Clear Creek Amana’s Bormann Comfortable on the Soccer Field Where her Play Speaks Volumes
By Ryan Murken
Your Prep Sports
TIFFIN – Depending on who you ask, Hannah Bormann is a person of few words.
By her own admission, Bormann is timid and reserved, only truly comfortable around her closest friends.
A self-described introvert, the Clear Creek Amana senior isn’t much for striking up a conversation with a stranger or for idle chit-chat with distant acquaintances.
“I’m timid and I get intimidated easily and that affects how much I talk,” Bormann explained.
For Bormann, talking is about getting comfortable.
Family members and close friends see a different side of the normally soft-spoken Bormann.
“I’m normally the one who will sit there and then when I feel comfortable I’ll talk but if you ask my mom she’d say that I never shut up and I just like to hear my own voice,” Bormann said with a smile. “I feel like you have to get to know me and I have to be comfortable before I open up.”
One place where Bormann has always felt comfortable is inside the lines of a soccer field.
As quiet as she can appear off the field, Bormann is a natural leader on it.
A four-year starter and current captain, Bormann has no trouble speaking her mind between the white lines.
“She doesn’t act shy at all on the field, she is such a good player and everyone just surrounds her as a leader because she has done so much for us,” Clear Creek Amana senior goal keeper Sarah Johnson said. “She does talk a lot out there. She really leads the team in talking and communicating and making sure that everyone knows what is going on. She is just shy with people she doesn’t know.”
Over the past three years her play has spoken louder than any word Bormann has uttered.
A three-time first-team all-state selection Bormann has helped lead a soccer resurgence at Clear Creek Amana.
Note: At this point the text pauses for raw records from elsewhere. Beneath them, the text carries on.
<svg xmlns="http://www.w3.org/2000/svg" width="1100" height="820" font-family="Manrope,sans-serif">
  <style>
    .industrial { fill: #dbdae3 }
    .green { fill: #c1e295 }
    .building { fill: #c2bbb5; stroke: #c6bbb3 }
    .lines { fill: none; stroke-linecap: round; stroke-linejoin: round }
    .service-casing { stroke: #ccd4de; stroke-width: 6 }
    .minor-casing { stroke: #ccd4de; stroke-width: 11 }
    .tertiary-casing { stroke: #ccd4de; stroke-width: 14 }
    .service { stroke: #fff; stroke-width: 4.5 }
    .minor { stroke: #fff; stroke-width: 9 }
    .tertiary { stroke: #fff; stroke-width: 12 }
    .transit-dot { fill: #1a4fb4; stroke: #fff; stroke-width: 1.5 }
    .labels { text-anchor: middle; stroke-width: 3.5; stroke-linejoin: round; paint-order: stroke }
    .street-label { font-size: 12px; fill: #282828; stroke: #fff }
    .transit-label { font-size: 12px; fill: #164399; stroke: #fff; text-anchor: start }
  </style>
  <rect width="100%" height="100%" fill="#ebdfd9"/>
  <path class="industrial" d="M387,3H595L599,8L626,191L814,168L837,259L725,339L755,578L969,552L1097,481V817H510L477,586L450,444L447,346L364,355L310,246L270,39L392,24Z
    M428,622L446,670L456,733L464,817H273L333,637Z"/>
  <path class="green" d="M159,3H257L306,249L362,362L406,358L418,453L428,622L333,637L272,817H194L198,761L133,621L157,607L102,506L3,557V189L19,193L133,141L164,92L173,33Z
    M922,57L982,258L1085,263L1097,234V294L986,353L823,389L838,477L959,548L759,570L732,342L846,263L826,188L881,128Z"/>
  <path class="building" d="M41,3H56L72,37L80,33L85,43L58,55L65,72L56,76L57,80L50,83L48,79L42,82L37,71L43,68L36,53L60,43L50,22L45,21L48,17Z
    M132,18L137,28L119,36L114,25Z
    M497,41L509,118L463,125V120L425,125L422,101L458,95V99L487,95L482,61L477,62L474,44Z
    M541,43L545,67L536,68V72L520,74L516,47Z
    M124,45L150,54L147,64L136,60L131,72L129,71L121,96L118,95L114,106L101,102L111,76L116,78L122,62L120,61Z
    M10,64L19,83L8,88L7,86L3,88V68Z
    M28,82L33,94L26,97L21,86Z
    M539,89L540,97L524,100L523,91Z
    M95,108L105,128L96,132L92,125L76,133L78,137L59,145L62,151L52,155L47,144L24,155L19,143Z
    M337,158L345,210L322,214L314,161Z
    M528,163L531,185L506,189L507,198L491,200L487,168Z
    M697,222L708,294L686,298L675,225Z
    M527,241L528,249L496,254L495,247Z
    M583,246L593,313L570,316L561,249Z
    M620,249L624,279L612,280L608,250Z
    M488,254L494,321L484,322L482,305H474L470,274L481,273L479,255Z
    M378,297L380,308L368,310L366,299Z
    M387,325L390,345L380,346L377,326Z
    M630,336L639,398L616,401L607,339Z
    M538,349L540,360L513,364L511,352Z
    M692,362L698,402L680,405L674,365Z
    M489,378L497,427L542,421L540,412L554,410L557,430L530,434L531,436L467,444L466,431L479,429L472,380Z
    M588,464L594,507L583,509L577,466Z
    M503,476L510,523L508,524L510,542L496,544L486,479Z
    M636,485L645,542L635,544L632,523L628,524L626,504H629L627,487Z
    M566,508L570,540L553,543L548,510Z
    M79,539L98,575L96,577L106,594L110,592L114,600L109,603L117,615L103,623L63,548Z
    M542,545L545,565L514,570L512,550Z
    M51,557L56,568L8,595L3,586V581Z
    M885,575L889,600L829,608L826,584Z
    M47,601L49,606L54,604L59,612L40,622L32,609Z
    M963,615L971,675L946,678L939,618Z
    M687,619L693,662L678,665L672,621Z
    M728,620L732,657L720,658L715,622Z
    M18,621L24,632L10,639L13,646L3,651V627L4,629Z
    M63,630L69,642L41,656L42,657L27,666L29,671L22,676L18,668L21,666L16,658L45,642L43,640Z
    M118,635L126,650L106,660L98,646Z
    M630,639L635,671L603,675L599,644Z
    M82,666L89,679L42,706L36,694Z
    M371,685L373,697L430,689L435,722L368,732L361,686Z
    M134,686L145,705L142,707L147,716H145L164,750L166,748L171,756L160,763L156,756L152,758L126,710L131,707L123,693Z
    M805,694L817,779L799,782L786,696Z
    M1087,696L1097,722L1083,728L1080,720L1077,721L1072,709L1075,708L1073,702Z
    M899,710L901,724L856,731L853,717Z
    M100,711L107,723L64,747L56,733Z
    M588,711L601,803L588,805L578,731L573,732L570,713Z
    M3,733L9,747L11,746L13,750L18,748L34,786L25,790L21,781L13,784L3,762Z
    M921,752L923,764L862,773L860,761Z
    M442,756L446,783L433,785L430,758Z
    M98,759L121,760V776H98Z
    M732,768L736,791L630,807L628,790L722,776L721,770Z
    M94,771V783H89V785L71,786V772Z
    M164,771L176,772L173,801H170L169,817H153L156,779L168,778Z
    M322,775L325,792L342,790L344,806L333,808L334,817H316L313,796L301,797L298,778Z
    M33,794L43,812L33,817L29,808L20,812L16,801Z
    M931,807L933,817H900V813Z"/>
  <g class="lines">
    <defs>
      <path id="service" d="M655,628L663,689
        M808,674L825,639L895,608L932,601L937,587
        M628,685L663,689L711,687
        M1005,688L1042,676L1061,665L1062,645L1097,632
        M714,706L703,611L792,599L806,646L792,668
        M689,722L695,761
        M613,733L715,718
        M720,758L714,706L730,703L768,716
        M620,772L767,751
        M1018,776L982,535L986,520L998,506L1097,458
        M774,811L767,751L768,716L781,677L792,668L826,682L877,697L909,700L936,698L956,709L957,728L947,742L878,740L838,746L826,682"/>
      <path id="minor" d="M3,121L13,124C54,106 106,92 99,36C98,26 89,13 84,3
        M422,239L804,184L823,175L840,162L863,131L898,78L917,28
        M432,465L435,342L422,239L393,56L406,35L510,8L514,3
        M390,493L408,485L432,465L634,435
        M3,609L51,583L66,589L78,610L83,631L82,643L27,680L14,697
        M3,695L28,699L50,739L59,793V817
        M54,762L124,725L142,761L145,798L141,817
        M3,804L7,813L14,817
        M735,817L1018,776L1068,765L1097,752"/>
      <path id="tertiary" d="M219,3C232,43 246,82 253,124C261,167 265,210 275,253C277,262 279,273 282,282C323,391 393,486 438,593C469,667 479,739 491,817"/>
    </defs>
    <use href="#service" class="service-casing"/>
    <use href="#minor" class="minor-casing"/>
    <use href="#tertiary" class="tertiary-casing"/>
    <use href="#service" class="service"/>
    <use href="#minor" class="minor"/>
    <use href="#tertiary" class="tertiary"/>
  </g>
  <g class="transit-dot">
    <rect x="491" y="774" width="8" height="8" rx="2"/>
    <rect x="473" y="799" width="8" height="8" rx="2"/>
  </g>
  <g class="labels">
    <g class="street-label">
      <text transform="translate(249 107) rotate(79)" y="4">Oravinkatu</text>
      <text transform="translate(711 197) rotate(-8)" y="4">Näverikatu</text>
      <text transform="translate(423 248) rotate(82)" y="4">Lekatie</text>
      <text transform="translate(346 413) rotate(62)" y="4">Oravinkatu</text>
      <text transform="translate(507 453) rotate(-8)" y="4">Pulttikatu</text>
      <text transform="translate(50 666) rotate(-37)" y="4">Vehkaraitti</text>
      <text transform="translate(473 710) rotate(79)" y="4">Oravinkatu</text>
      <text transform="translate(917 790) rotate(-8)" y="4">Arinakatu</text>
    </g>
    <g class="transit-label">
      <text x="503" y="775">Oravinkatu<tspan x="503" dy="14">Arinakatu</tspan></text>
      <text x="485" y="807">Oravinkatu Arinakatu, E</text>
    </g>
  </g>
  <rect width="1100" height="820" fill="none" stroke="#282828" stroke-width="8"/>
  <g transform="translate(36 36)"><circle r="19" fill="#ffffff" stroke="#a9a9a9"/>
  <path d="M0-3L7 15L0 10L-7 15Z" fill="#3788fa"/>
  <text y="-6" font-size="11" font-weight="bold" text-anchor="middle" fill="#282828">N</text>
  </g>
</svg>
The Clippers have amassed a 45-11 record the past three seasons, winning at least 14 matches each season and advancing to the regional title game twice.
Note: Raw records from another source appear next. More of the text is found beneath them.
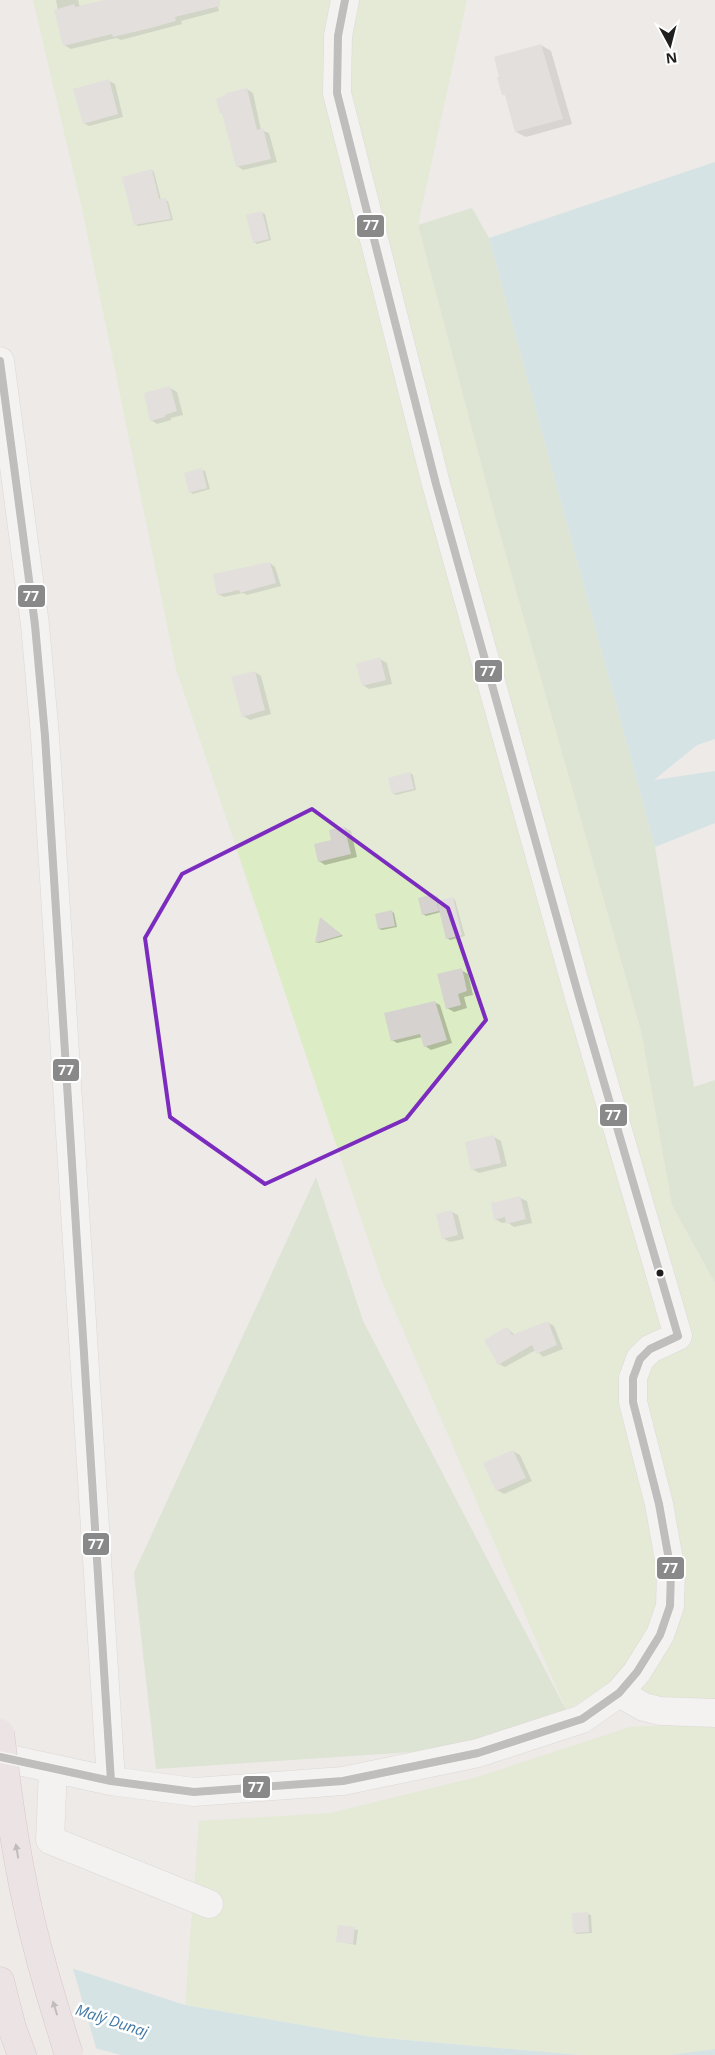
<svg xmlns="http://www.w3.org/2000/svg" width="715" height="2055" viewBox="0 0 715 2055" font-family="'Open Sans',sans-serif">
<rect width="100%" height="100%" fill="#edeae7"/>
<path fill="#dcecc4" d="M 33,0 L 467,0 L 418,225 L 496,520 L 641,1031 L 672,1205 L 715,1283 L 715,1700 L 657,1701 L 620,1681 L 566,1710 L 382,1281 L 176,669 L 82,209 Z
M 715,1723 L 715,2049 L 670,2055 L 581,2055 L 372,2037 L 185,2005 L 199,1821 L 330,1813 L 477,1777 L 630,1727 Z"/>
<path fill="#c9ddbb" d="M 472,208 L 489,238 L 655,847 L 694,1087 L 715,1080 L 715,1283 L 672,1205 L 641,1031 L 496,520 L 418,225 Z
M 316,1177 L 363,1321 L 566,1710 L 441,1750 L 156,1769 L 134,1573 Z"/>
<path fill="#b8dce2" d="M 715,162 L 715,823 L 655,847 L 489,238 Z
M 0,1945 L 185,2005 L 372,2037 L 581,2055 L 121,2055 L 19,2028 Z
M 715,2049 L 715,2055 L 670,2055 Z"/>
<path fill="#edeae7" d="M 715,739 L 715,771 L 654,780 L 697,745 Z
M 0,1942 L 72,1965 L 97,2051 L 0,2025 Z"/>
<path fill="#0003" d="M 56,0 L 78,0 L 80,7 L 109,0 L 216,0 L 219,11 L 181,21 L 182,24 L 121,40 L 116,38 L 71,49 L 64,45 Z
M 541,45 L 551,51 L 572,124 L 526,137 L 516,132 L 506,96 L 504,94 Z
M 109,81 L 115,84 L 123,117 L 89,126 L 84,123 Z
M 247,89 L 253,93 L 261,130 L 269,133 L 277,162 L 243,170 L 237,166 L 224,114 L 221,113 Z
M 152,170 L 154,172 L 161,200 L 168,201 L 173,220 L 138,226 L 135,224 Z
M 262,213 L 265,214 L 271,240 L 257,244 L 254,242 Z
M 170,388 L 177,392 L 183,415 L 171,418 L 171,420 L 157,424 L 151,420 Z
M 202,470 L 205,471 L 210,489 L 193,494 L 190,492 Z
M 270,563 L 275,567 L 281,586 L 247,595 L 243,593 L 224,597 L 218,594 Z
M 380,659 L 387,663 L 392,684 L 369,689 L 363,685 Z
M 255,672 L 261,676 L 271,714 L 250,720 L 243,716 Z
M 410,773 L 413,775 L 416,790 L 396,795 L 393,793 Z
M 344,827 L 351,831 L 357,857 L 325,865 L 319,861 L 332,841 Z
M 435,895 L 438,897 L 439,902 L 453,898 L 455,900 L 465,936 L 450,940 L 447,938 L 441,912 L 426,916 L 423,914 Z
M 391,911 L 394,913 L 397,927 L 382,930 L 379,929 Z
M 323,920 L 343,936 L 319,943 L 316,942 Z
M 461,970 L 468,974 L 473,995 L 464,997 L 467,1008 L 454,1012 L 447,1008 Z
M 434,1002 L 440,1005 L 452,1043 L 431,1050 L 425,1046 L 422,1037 L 397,1043 L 392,1040 Z
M 494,1137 L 501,1141 L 507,1166 L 479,1173 L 472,1169 Z
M 520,1198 L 527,1201 L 532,1223 L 514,1227 L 507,1222 L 502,1223 L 495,1219 Z
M 452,1212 L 458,1215 L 464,1239 L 450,1242 L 443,1238 Z
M 547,1322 L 554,1326 L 563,1349 L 543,1357 L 536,1350 L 505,1367 L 499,1364 L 507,1328 L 515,1335 Z
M 513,1451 L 520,1455 L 532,1481 L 504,1494 L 497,1490 Z
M 588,1914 L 591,1915 L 592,1933 L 577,1934 L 574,1932 Z
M 340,1926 L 358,1930 L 356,1945 L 337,1941 Z"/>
<path fill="#d5d2d0" d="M 104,0 L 220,0 L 220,6 L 175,17 L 176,21 L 151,28 L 113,37 L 112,34 L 63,46 L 54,10 L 74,4 L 75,7 Z
M 541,44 L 563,119 L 515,132 L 505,95 L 502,95 L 497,77 L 499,77 L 494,57 Z
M 109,79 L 118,114 L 83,124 L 73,89 Z
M 247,88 L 257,130 L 263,128 L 271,159 L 236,167 L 222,113 L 220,114 L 216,99 L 226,95 L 226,93 Z
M 152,169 L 159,199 L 166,198 L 171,219 L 134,225 L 122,177 Z
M 262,211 L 269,239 L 253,243 L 246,215 Z
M 170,386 L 177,411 L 165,415 L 165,417 L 150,421 L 144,393 Z
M 202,468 L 207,488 L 189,493 L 184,473 Z
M 270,562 L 276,583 L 240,593 L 239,590 L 217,595 L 213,574 Z
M 380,657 L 386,680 L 362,686 L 356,664 Z
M 255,671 L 265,710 L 242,717 L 231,677 Z
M 410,772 L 414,789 L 392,794 L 388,778 Z
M 344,826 L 351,854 L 318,862 L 314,844 L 331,840 L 329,830 Z
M 435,894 L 439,911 L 422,915 L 418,898 Z
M 453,897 L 462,935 L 446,939 L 437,901 Z
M 392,910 L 395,926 L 378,929 L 375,914 Z
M 320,917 L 342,935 L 315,943 Z
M 462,968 L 467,991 L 458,994 L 461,1005 L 446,1009 L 437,974 Z
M 435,1001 L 447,1040 L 424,1047 L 420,1034 L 391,1041 L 384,1013 Z
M 494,1135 L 501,1163 L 471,1170 L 465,1142 Z
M 520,1196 L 526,1219 L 506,1224 L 505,1217 L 494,1220 L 491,1203 Z
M 452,1210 L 458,1235 L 442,1239 L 436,1214 Z
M 548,1321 L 557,1345 L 536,1354 L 532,1345 L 498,1365 L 484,1340 L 507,1327 L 512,1335 Z
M 513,1450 L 526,1478 L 496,1491 L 483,1463 Z
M 588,1912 L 589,1932 L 573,1933 L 572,1913 Z
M 338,1925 L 355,1927 L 353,1944 L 336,1942 Z"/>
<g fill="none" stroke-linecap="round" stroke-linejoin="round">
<defs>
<path id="minor" d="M 0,361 L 35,625 L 45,736 L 111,1781
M 619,1693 L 644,1707 L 660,1711 L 715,1713
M 0,1757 L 111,1781 L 194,1792 L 343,1781 L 478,1753 L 582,1719 L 619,1693 L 637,1672 L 660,1635 L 670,1606 L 671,1571 L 659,1504 L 633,1402 L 633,1378 L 640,1359 L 650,1349 L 678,1336 L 579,997 L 436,484 L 337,93 L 338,36 L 345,0
M 53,1769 L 50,1840 L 209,1904"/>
<path id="highway" d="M 0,1981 L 12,2028 L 22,2055"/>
</defs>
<use href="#minor" stroke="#c6c5c3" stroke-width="29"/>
<use href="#highway" stroke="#c49caa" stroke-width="29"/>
<use href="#minor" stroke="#fcfcfb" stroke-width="28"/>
<use href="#highway" stroke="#eadee1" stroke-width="28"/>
<defs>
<path id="highway-bridge" d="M 0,1733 C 6,1782 12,1831 22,1879 C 33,1939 51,1997 69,2055"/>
</defs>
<use href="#highway-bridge" stroke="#c49caa" stroke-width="29" stroke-linecap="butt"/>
<use href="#highway-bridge" stroke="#eadee1" stroke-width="28"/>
<defs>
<path id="bus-1" d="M 345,0 L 338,36 L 337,93 L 436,484 L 579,997 L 678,1336
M 0,361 L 35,625 L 45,736 L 111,1781
M 0,1757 L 111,1781 L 194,1792 L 343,1781 L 478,1753 L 582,1719 L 619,1693 L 637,1672 L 660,1635 L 670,1606 L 671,1571 L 659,1504 L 633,1402 L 633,1378 L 640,1359 L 650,1349 L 678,1336"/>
</defs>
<use href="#bus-1" stroke="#fff" stroke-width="11"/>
<use href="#bus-1" stroke="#898989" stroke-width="8"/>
</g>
<defs><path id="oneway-solid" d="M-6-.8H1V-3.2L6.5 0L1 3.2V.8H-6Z" transform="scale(1.25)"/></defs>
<g fill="#8f888a">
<use href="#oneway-solid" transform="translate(17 1851) rotate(-100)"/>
<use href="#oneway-solid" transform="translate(55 2008) rotate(-107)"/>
</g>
<path d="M0 0H715V2055H0ZM 312,809 L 448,908 L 486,1020 L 406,1119 L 265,1184 L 170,1117 L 145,938 L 182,874 Z" fill="#edeae7" fill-opacity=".55" fill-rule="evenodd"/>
<path fill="none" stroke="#7b2cbf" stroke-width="4" stroke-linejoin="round" d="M 312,809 L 448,908 L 486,1020 L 406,1119 L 265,1184 L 170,1117 L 145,938 L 182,874 Z"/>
<circle fill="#1f1f1f" stroke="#fff" stroke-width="2" cx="660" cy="1273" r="4.5"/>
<g text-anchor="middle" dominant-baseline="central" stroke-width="5" stroke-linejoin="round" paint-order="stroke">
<g font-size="15" font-style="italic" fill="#4178a4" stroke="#fff">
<text transform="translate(112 2020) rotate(18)">Malý Dunaj</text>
</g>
</g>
<g stroke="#fff" stroke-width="2">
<rect x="356" y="214" width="29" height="24" rx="5" fill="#898989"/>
<rect x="17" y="584" width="29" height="24" rx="5" fill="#898989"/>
<rect x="474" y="659" width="29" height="24" rx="5" fill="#898989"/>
<rect x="52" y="1058" width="28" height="24" rx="5" fill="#898989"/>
<rect x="599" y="1103" width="29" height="24" rx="5" fill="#898989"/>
<rect x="82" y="1532" width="28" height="24" rx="5" fill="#898989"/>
<rect x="656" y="1556" width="29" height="24" rx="5" fill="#898989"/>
<rect x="242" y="1775" width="29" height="24" rx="5" fill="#898989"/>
</g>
<g font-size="14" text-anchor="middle" font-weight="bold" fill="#fff">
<text x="371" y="230">77</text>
<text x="31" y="601">77</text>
<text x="488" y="676">77</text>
<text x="66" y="1075">77</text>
<text x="613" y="1120">77</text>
<text x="96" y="1549">77</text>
<text x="670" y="1573">77</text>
<text x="256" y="1792">77</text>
</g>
<g transform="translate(670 45) rotate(173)" stroke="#ffffff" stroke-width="4" paint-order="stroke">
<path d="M0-4L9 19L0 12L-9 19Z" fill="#1f1f1f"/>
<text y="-8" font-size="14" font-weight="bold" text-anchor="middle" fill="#1f1f1f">N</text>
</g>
</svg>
At the thick of that success, leading by example as well as with her words has been Bormann.
“When I step on the field it’s easier for me to talk because I want to direct others and share knowledge,” Bormann said. “I want to do that because growing up playing soccer girls have always done that for me.”
Bormann started playing soccer shortly after learning to walk out of necessity while attempting to keep up with her older sisters.
By the time, Bormann got to high school she was a budding star but first had to conquer the nerves that came with her timid personality.
“I remember the first game we were on the bus to Mid-Prairie and my mom text me and I said ‘good luck, have fun play hard, I love you’ and I thought I was going to puke,” Bormann said. “As time went on it got better.”
Bormann had a pair of assists but didn’t score a goal in her first career match.
Since her scoreless debut, Bormann has scored a goal in 45 of her next 55 games and needs four goals to reach 100 for her career.
“She has matured definitely since her freshman year,” Clear Creek Amana coach Matt Harding said. “It’s been interesting to get to work with her for the last four years. This is the second group I have gotten to work with all four years and it’s been really cool to see that process.”
Over the last three years Bormann has become one of the most dangerous scoring threats and top players in the state.
The Drake signee has led Clear Creek Amana in scoring each of the past three seasons, ranking in the top 14 in the state in goals each year.
She has 31 matches with more than one goal and had had a goal or an assist in all but seven career games.
“She has played so much and she has had such great coaching on the club side of things that she just has a really good read of the game,” Harding said. “She can kind of see where she needs to go, where the ball is coming next, where the opponents are looking ahead to or if we are in possession where somebody is looking to make a run.”
Bormann followed up a 30-goal, eight-assist debut season with 38 goals and 18 assists as a sophomore.
Her numbers dipped but Bormann was even better as a junior.
Despite drawing constant attention from defenders, Bormann scored 28 goals and had 11 assists last season.
A scary thought for opponents, Harding says Bormann is at her best leading into her senior season.
“There are some things that now even in year four that she is doing better,” Harding said. “With Hannah, I wasn’t really that clear on where there was a lot of room for improvement and there are some things that I am seeing out there already from her that I am excited to see in a game.”
An area where Bormann knows she has improved is her leadership.
Once a nervous freshman, Bormann is now the unquestioned leader of one of the top teams in Class 2A.
Three years ago, Bormann was hesitant to speak up, now helping others is one of her favorite aspects of the sport.
“I feel like I’ve gotten more comfortable with helping others and teaching them what others have taught me and use my skills to help them grow and help myself grow,” Bormann said. “I think it’s easy for me to do that because I’m doing what I love to do and I just want others to feel that way about the sport and grow as players and people.
Clear Creek Amana went 14-6, falling to Newton 1-0 in the 2A regional title game last season.
The goal for Bormann and the Clippers this season is a trip to the state tournament.
“That’s the goal,” Bormann said. “We have a lot of returners who have varsity time and we have some incoming freshman who will have an impact right away and Sarah back in the net will definitely help us.”